[PROMPT]: Word for word, reproduce the records, keeping none of the pictures.

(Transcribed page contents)

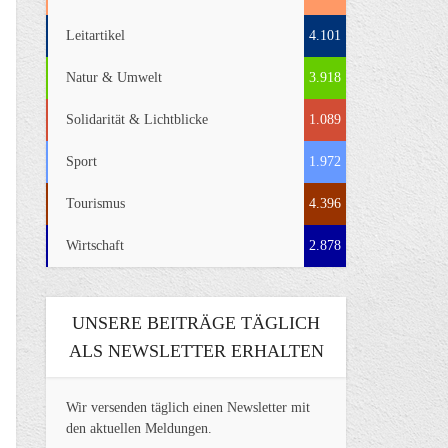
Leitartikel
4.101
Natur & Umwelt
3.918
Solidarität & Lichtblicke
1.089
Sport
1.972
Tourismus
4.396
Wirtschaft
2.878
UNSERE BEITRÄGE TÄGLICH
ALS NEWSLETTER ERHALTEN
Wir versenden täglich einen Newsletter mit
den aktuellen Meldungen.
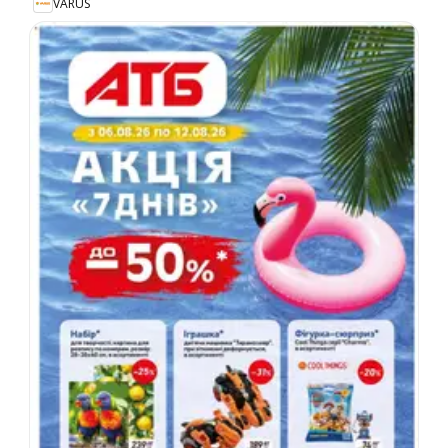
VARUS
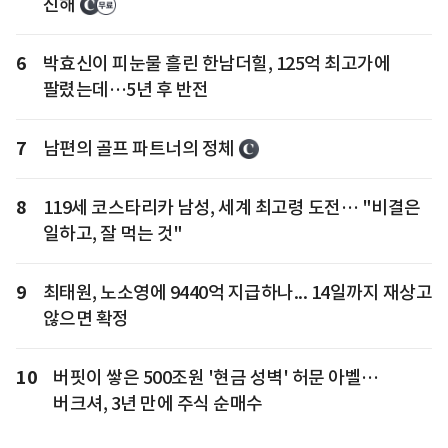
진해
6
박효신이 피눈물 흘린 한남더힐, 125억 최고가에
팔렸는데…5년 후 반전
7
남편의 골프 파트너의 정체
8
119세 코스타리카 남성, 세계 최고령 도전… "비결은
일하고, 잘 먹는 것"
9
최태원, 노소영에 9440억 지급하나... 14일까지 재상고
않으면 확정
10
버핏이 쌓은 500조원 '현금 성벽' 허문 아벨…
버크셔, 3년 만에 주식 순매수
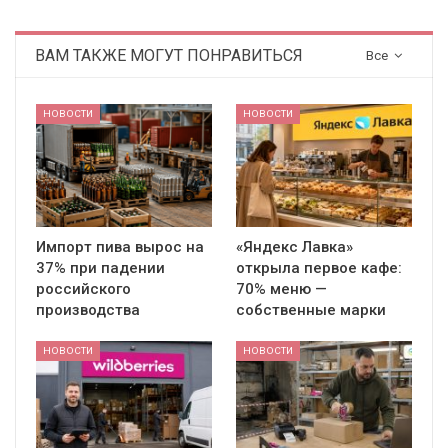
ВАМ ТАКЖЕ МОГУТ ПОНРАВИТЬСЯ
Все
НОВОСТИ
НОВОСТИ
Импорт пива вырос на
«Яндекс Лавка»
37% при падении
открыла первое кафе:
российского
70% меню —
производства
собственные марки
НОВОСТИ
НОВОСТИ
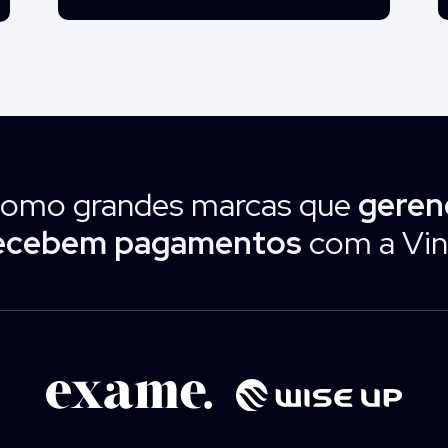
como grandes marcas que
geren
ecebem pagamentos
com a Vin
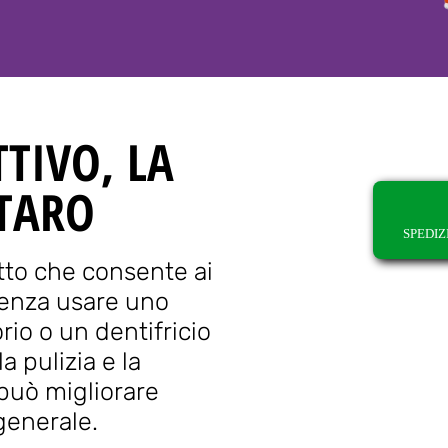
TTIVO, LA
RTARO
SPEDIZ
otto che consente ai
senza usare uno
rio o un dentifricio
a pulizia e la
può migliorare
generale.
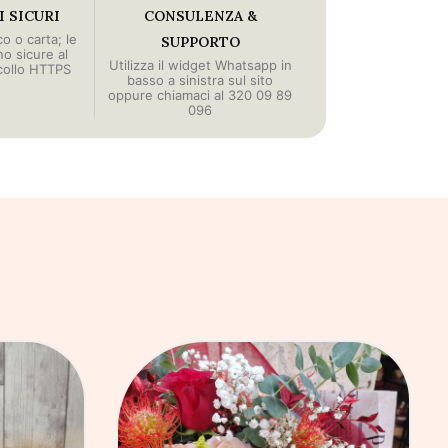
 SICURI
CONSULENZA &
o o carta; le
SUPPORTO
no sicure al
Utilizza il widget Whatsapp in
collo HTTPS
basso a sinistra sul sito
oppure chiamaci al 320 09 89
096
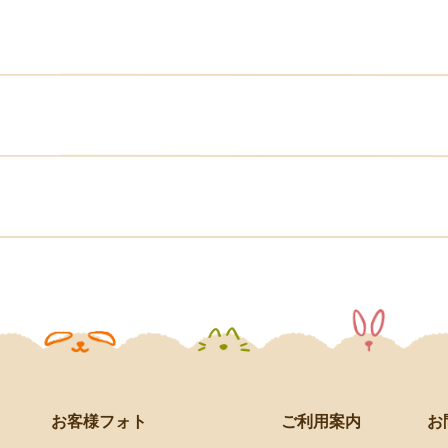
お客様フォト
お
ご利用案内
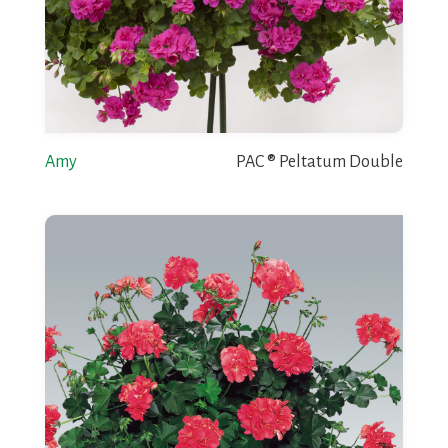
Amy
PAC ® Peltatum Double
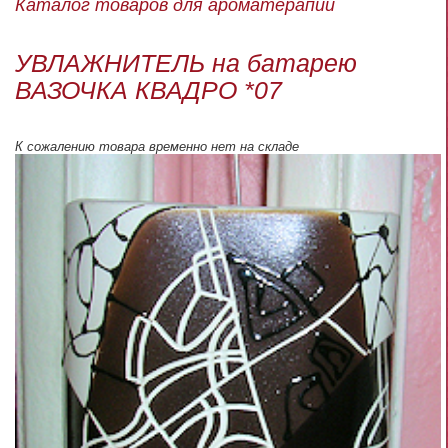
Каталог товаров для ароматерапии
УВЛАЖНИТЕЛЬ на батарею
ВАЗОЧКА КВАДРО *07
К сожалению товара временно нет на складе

[TASK ANSWER]:
Leitartikel
4.101
Natur & Umwelt
3.918
Solidarität & Lichtblicke
1.089
Sport
1.972
Tourismus
4.396
Wirtschaft
2.878
UNSERE BEITRÄGE TÄGLICH
ALS NEWSLETTER ERHALTEN
Wir versenden täglich einen Newsletter mit
den aktuellen Meldungen.
VARUS
진해
6
박효신이 피눈물 흘린 한남더힐, 125억 최고가에
팔렸는데…5년 후 반전
7
남편의 골프 파트너의 정체
8
119세 코스타리카 남성, 세계 최고령 도전… "비결은
일하고, 잘 먹는 것"
9
최태원, 노소영에 9440억 지급하나... 14일까지 재상고
않으면 확정
10
버핏이 쌓은 500조원 '현금 성벽' 허문 아벨…
버크셔, 3년 만에 주식 순매수
ВАМ ТАКЖЕ МОГУТ ПОНРАВИТЬСЯ
Все
НОВОСТИ
НОВОСТИ
Импорт пива вырос на
«Яндекс Лавка»
37% при падении
открыла первое кафе:
российского
70% меню —
производства
собственные марки
НОВОСТИ
НОВОСТИ
como grandes marcas que
geren
ecebem pagamentos
com a Vin
TTIVO, LA
RTARO
SPEDIZ
otto che consente ai
senza usare uno
rio o un dentifricio
a pulizia e la
può migliorare
generale.
 SICURI
CONSULENZA &
o o carta; le
SUPPORTO
no sicure al
Utilizza il widget Whatsapp in
collo HTTPS
basso a sinistra sul sito
oppure chiamaci al 320 09 89
096
お客様フォト
お
ご利用案内
Amy
PAC ® Peltatum Double
Каталог товаров для ароматерапии
УВЛАЖНИТЕЛЬ на батарею
ВАЗОЧКА КВАДРО *07
К сожалению товара временно нет на складе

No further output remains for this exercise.